[WRITTEN REQUEST] Transcribe every line of the items below without changing a word, and leave the pictures out.
** Start of ENTRIES PROVIDED **
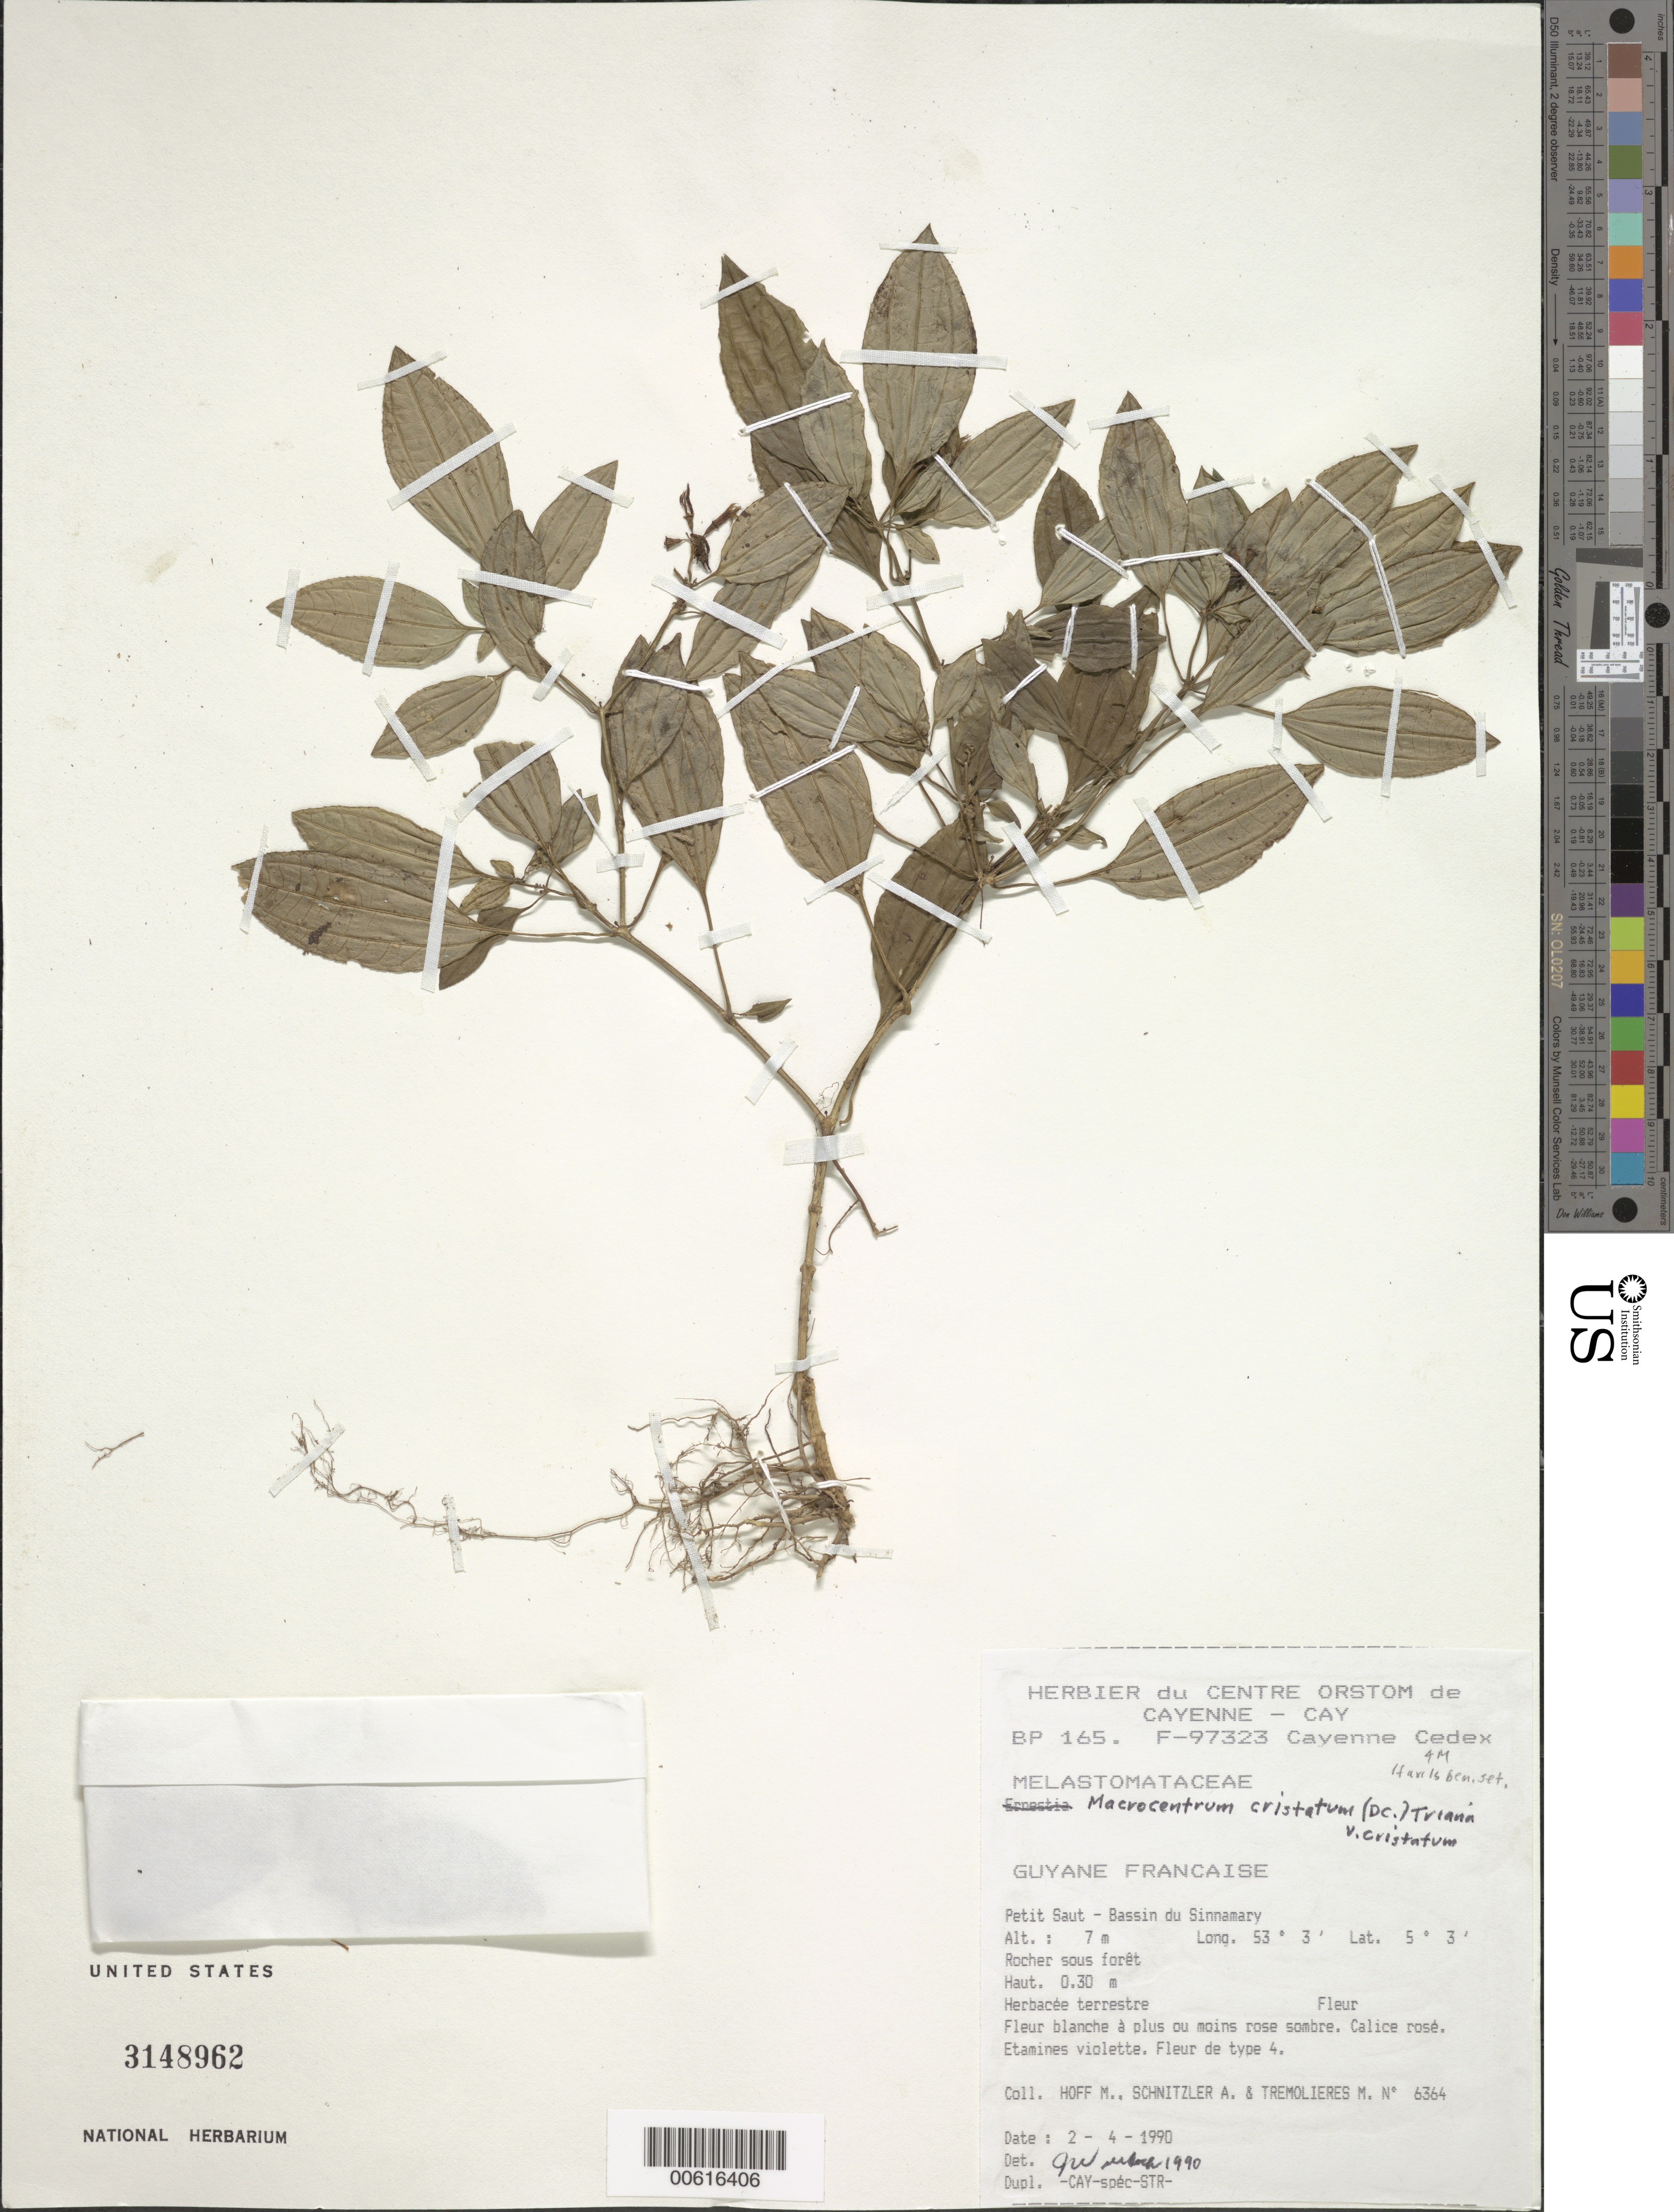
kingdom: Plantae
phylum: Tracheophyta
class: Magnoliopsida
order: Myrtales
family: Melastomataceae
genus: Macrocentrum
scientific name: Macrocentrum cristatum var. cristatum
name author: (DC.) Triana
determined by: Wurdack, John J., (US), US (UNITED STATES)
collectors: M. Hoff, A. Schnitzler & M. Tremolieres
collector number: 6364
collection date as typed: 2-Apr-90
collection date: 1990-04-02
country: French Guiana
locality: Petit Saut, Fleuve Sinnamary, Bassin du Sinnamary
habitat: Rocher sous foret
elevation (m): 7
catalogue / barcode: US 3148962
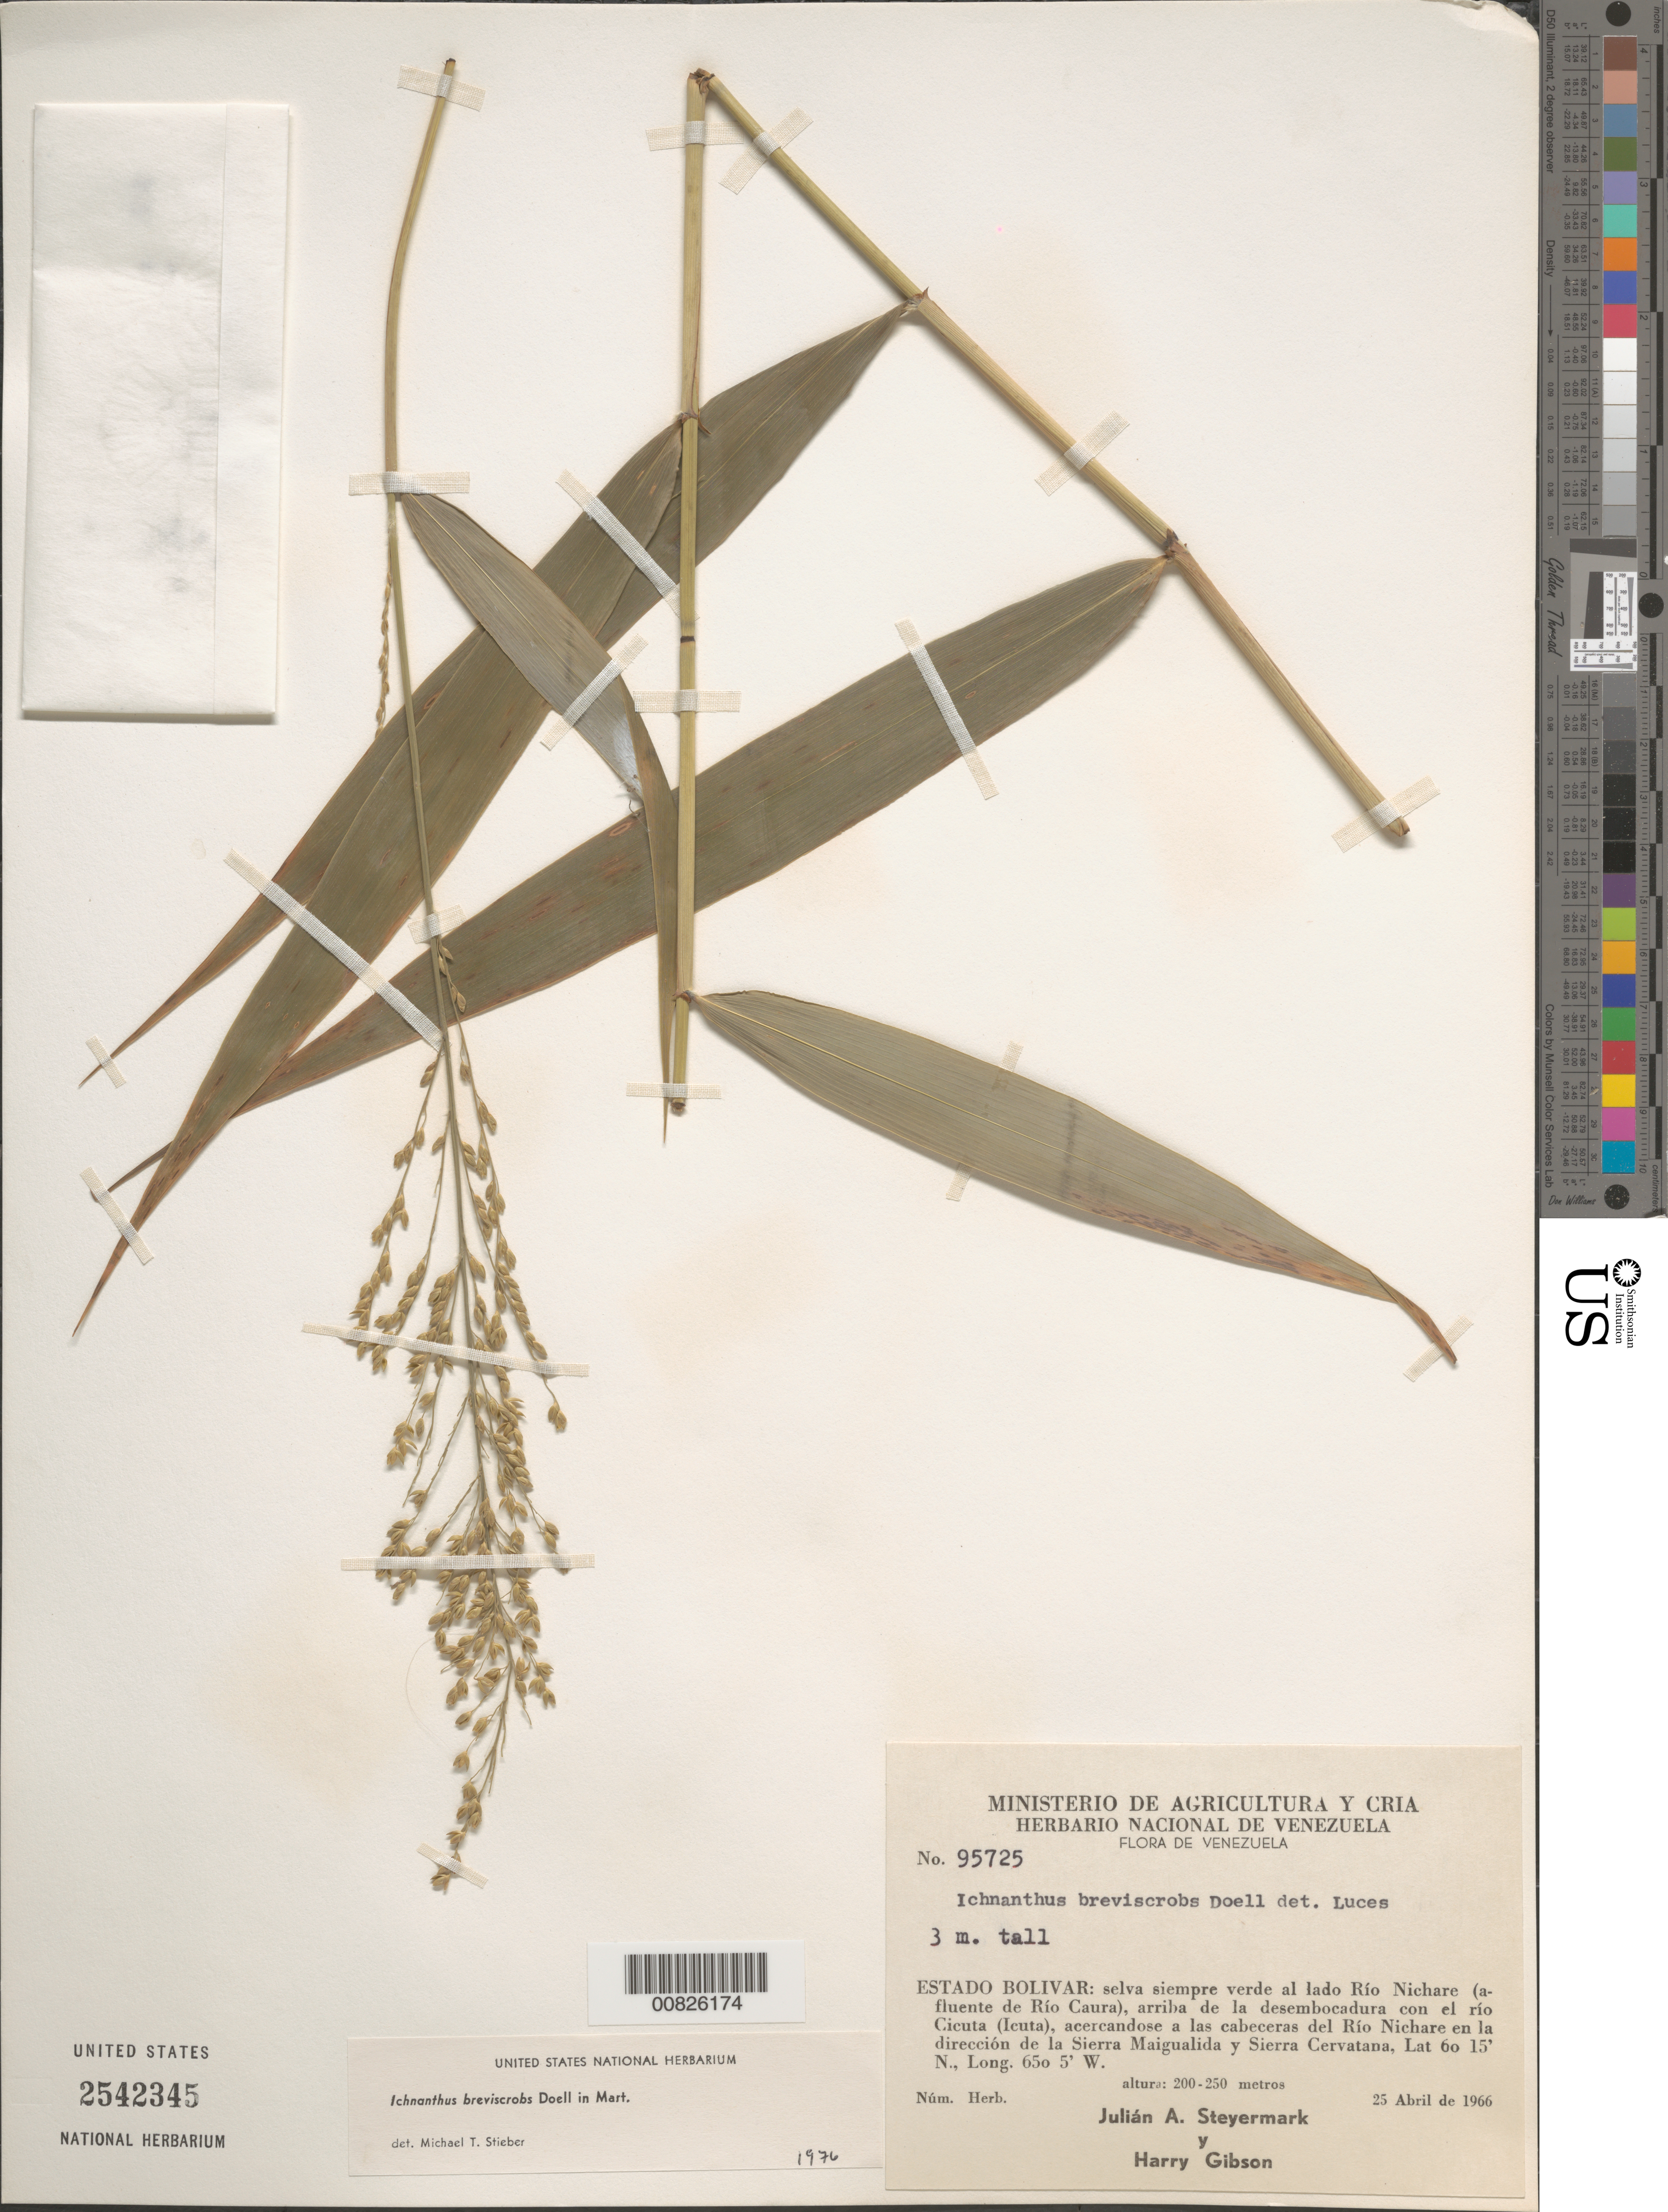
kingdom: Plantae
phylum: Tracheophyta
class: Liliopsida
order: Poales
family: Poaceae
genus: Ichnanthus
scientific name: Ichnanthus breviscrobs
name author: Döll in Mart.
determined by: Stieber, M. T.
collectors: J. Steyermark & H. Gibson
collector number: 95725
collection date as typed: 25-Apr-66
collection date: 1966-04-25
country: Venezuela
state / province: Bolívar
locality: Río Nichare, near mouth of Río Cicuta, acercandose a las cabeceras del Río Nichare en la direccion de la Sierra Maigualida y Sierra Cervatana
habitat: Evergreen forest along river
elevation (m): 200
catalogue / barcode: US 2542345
** End of ENTRIES PROVIDED **
[THE COMPLETED TASK]
kingdom: Plantae
phylum: Tracheophyta
class: Magnoliopsida
order: Myrtales
family: Melastomataceae
genus: Macrocentrum
scientific name: Macrocentrum cristatum var. cristatum
name author: (DC.) Triana
determined by: Wurdack, John J., (US), US (UNITED STATES)
collectors: M. Hoff, A. Schnitzler & M. Tremolieres
collector number: 6364
collection date as typed: 2-Apr-90
collection date: 1990-04-02
country: French Guiana
locality: Petit Saut, Fleuve Sinnamary, Bassin du Sinnamary
habitat: Rocher sous foret
elevation (m): 7
catalogue / barcode: US 3148962
kingdom: Plantae
phylum: Tracheophyta
class: Liliopsida
order: Poales
family: Poaceae
genus: Ichnanthus
scientific name: Ichnanthus breviscrobs
name author: Döll in Mart.
determined by: Stieber, M. T.
collectors: J. Steyermark & H. Gibson
collector number: 95725
collection date as typed: 25-Apr-66
collection date: 1966-04-25
country: Venezuela
state / province: Bolívar
locality: Río Nichare, near mouth of Río Cicuta, acercandose a las cabeceras del Río Nichare en la direccion de la Sierra Maigualida y Sierra Cervatana
habitat: Evergreen forest along river
elevation (m): 200
catalogue / barcode: US 2542345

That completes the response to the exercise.